3. The method according to claim 1, wherein the identity information is obtained during or after a network listening mode, in particular during a phase when the home base station is in a normal operational mode or in an RRC_IDLE mode.

4. The method according to claim 1, wherein the deterioration of the connection to the mobile terminal is determined in case the home base station does not receive confirmation messages within a predefined time limit.
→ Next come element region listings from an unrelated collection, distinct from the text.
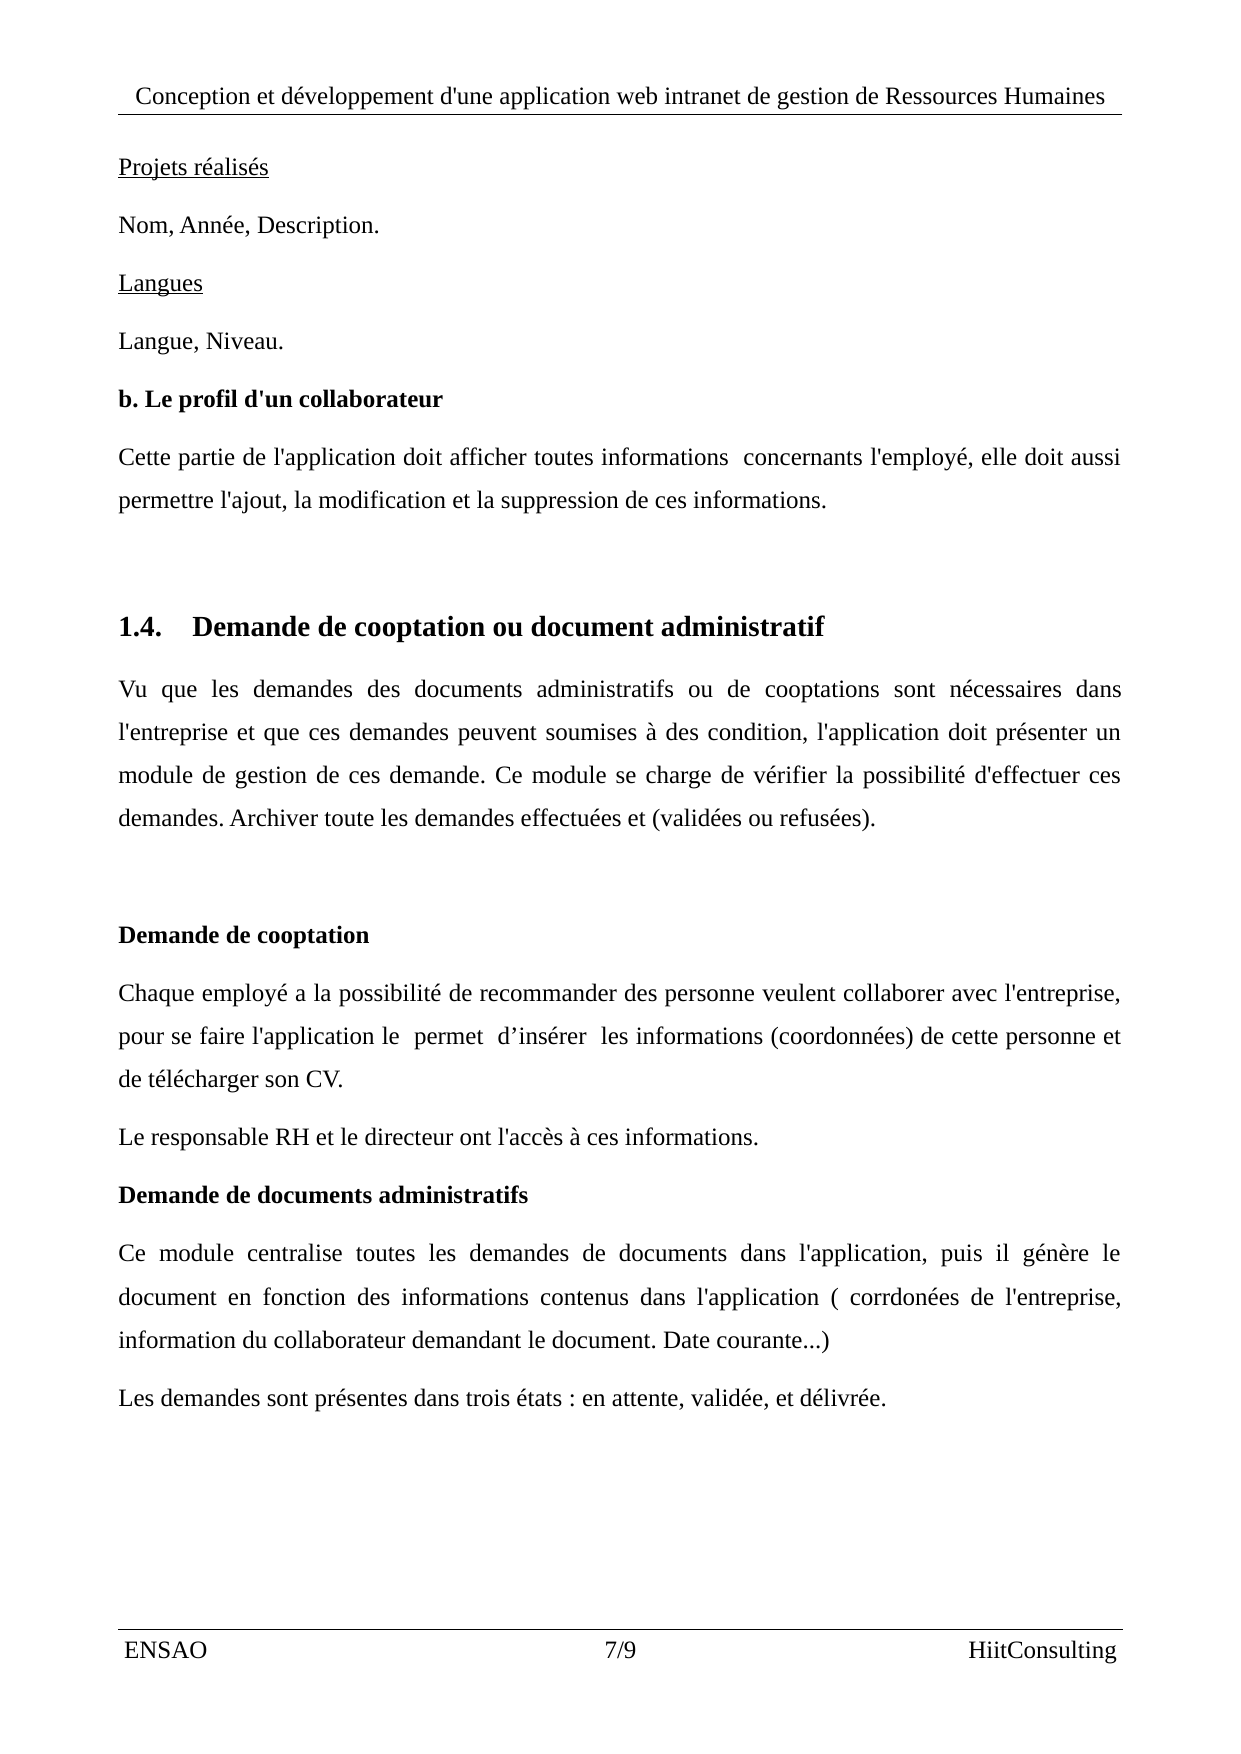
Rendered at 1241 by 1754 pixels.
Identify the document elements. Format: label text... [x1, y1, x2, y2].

text b. Le profil d'un collaborateur [118, 384, 1122, 413]
text Langues [118, 268, 1122, 297]
text Demande de cooptation [118, 920, 1122, 948]
text Chaque employé a la possibilité de recommander des personne veulent collaborer avec l'entreprise, pour se faire l'application le permet d’insérer les informations (coordonnées) de cette personne et de télécharger son CV. [118, 978, 1122, 1093]
text Ce module centralise toutes les demandes de documents dans l'application, puis il génère le document en fonction des informations contenus dans l'application ( corrdonées de l'entreprise, information du collaborateur demandant le document. Date courante...) [118, 1238, 1122, 1353]
text Projets réalisés [118, 152, 1122, 180]
text Nom, Année, Description. [118, 210, 1122, 238]
text Le responsable RH et le directeur ont l'accès à ces informations. [118, 1122, 1122, 1151]
text Demande de documents administratifs [118, 1180, 1122, 1209]
text Vu que les demandes des documents administratifs ou de cooptations sont nécessaires dans l'entreprise et que ces demandes peuvent soumises à des condition, l'application doit présenter un module de gestion de ces demande. Ce module se charge de vérifier la possibilité d'effectuer ces demandes. Archiver toute les demandes effectuées et (validées ou refusées). [118, 674, 1122, 832]
text Langue, Niveau. [118, 326, 1122, 355]
text 1.4. Demande de cooptation ou document administratif [118, 609, 1122, 642]
text Les demandes sont présentes dans trois états : en attente, validée, et délivrée. [118, 1383, 1122, 1412]
text Cette partie de l'application doit afficher toutes informations concernants l'employé, elle doit aussi permettre l'ajout, la modification et la suppression de ces informations. [118, 442, 1122, 514]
5. The method according to claim 1, wherein the context information provided by the home base station is received at the macro base station and stored in particular for a predetermined period of time at the macro base station.

6. The method according to claim 1, wherein a re-establishment procedure initiated by the mobile terminal towards the macro base station is con-ducted by the macro base station using said context information for this mobile terminal.

7. The method according to claim 1, wherein the home base station obtains the identity information of the macro base station with the strongest signal received at the home base station.

8. The method according to claim 1, wherein the context information comprises at least one of the following:

a UE context;

an information element indicating the purpose of the transmission of the context information.

9. The method according to claim 8, wherein the information element indicates a potential re-establishment request with regard to the context information.

10. The method according to claim 1, wherein the context information can be sent via an S1-MME interface to the macro base station.

11. A device for data processing in a wireless network comprising a processing unit that is arranged

for obtaining an identity information of at least one macro base station;

for determining a deterioration of a connection to a mobile terminal;

for conveying a context information of the mobile terminal to one macro base station identified by the identity information.

12. The device according to claim 11, wherein the device is a home base station that is deployed within a coverage area of the at least one macro base station.

13. A communication system comprising at least one device according to claim 11.